Contrebande: Le Tchad écoule plus de 35 milliards de F de bétail

Un chiffre en forte progression qui confirme la domination de ce pays frontalier sur ce segment du commerce transfrontalier non enregistré.

35,69 milliards de FCFA. C’est le montant des exportations informelles de bétail en provenance du Tchad vers le Cameroun en 2024. Un chiffre en forte progression (+20,3 % en glissement annuel) qui confirme la domination de ce pays frontalier sur ce segment du commerce transfrontalier non enregistré.

Selon le rapport 2024 de l’Institut national de la statistique (INS), publié récemment, ces exportations, bien qu’illégales, ont représenté à elles seules 49,8 % des échanges informels entre les deux pays sur la période considérée. Le bétail devient ainsi le moteur de cette relation commerciale non régulée, facilitée par la perméabilité des frontières, notamment dans la région de l’Extrême-Nord, principal couloir d’entrée du bétail tchadien.

Cette performance permet au Tchad de se hisser au rang de deuxième fournisseur informel du Cameroun, derrière le Nigeria. Le pays totalise 27 % des importations informelles enregistrées en 2024, soit une valeur absolue de 71,7 milliards de FCFA, en progression de 15,1 % sur un an. Une remontée notable après la baisse enregistrée en 2023, souligne le rapport de l’INS.

Cette tendance ascendante continue de creuser un manque à gagner important pour les caisses de l’État, qui perd ainsi d’importantes recettes fiscales et douanières. La répartition géographique des flux montre que l’Extrême-Nord concentre 49,4 % de ces importations informelles, devant la région du Nord (20,8 %). Dans ces zones, des réseaux bien établis alimentent un commerce parallèle dynamique, malgré les risques sécuritaires, notamment la menace persistante du groupe Boko Haram.

Les carburants et lubrifiants restent les produits les plus échangés sur ce circuit parallèle, représentant 22,1 % des flux. Ils sont suivis de près par les animaux vivants, qui pèsent 14,6 % du volume total. Le reste est composé de produits manufacturés divers, allant des denrées alimentaires aux pièces détachées.

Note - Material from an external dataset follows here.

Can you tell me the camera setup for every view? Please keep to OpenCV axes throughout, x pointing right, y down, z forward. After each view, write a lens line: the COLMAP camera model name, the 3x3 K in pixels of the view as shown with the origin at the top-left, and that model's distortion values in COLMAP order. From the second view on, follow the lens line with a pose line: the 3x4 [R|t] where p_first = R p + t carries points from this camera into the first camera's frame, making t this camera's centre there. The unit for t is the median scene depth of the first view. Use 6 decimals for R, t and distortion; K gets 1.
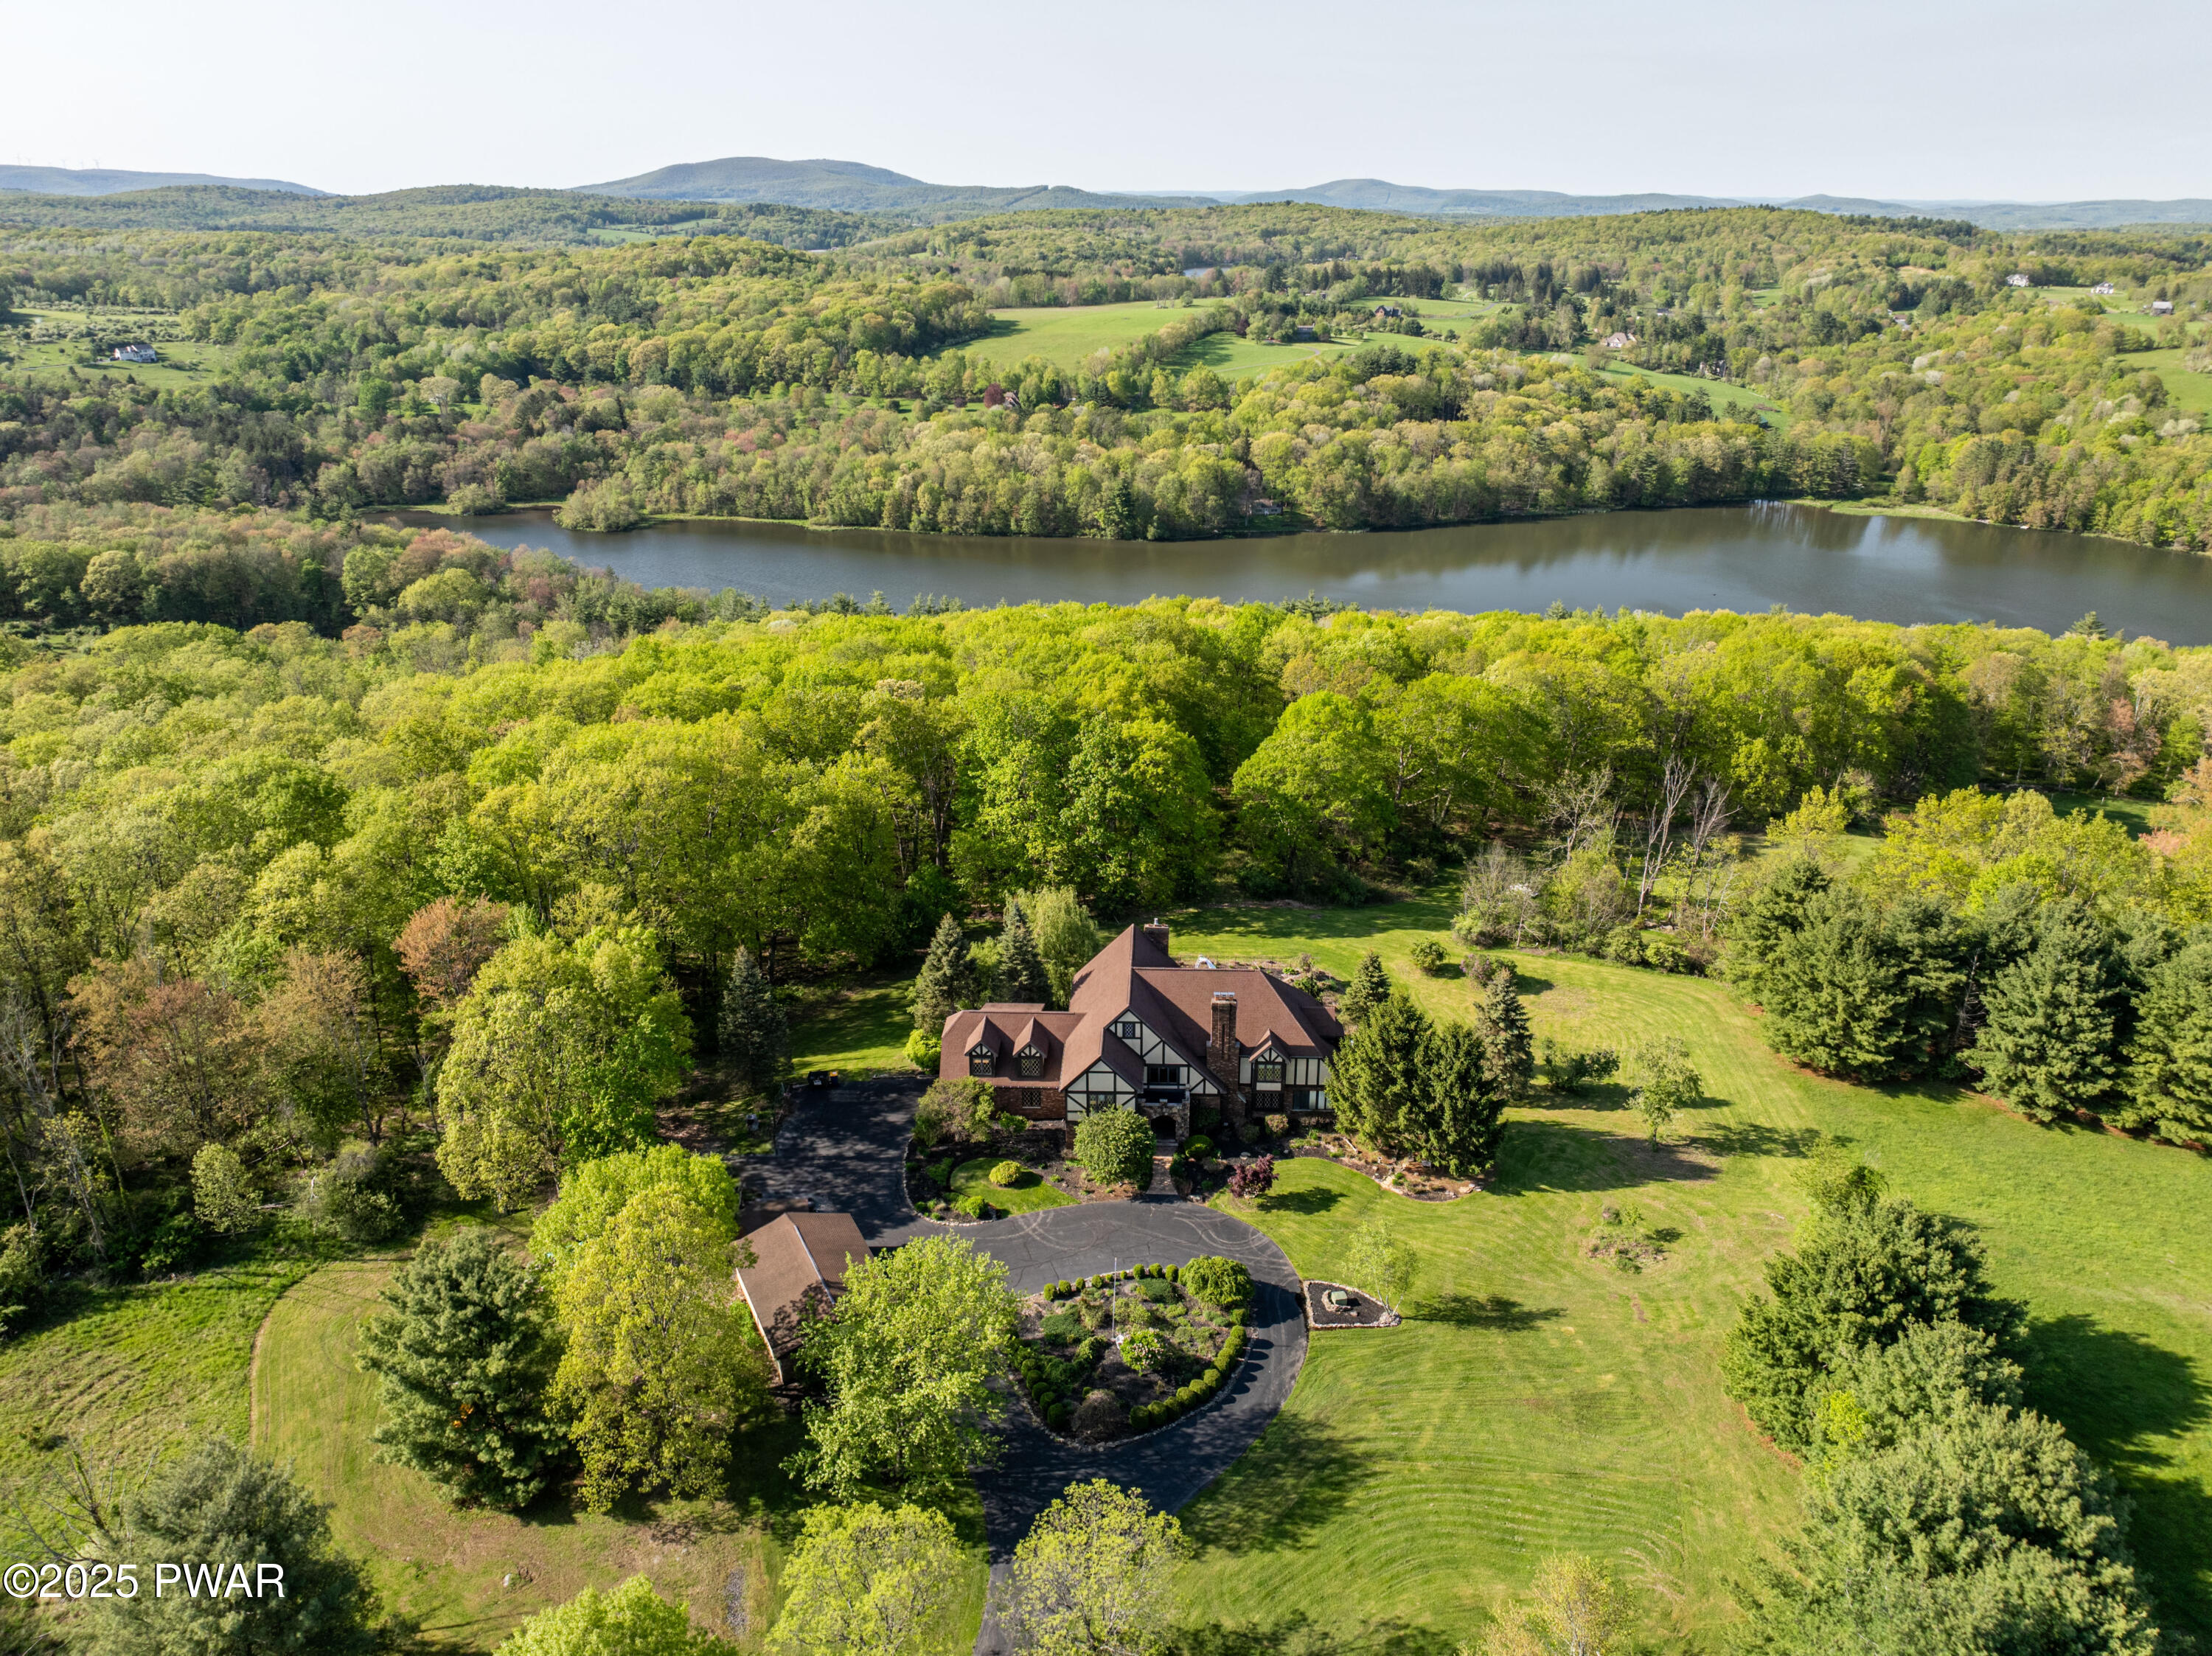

L’INS note cependant des baisses significatives dans certaines régions. Les importations informelles ont chuté de 38,7 % dans la région du Sud-Ouest, en raison de l’intensification de la crise sociopolitique anglophone qui entrave les circuits logistiques. L’Adamaoua et l’Est enregistrent également des replis respectifs de 17,5 % et 3,3 %, en grande partie à cause de la dégradation des routes, des difficultés d’accès et de la présence de groupes armés.

Autre facteur non négligeable : l’absence de contrôle rigoureux aux frontières, tant du point de vue douanier que vétérinaire. Cette faiblesse institutionnelle contribue à entretenir ce commerce parallèle, qui échappe à toute forme de traçabilité sanitaire ou fiscale.

Pour l’heure, les autorités camerounaises peinent à endiguer le phénomène. Les mesures de sécurisation des frontières et de renforcement des contrôles peinent à produire des résultats tangibles face à l’enracinement des pratiques informelles dans certaines communautés locales qui en tirent aussi des revenus de subsistance.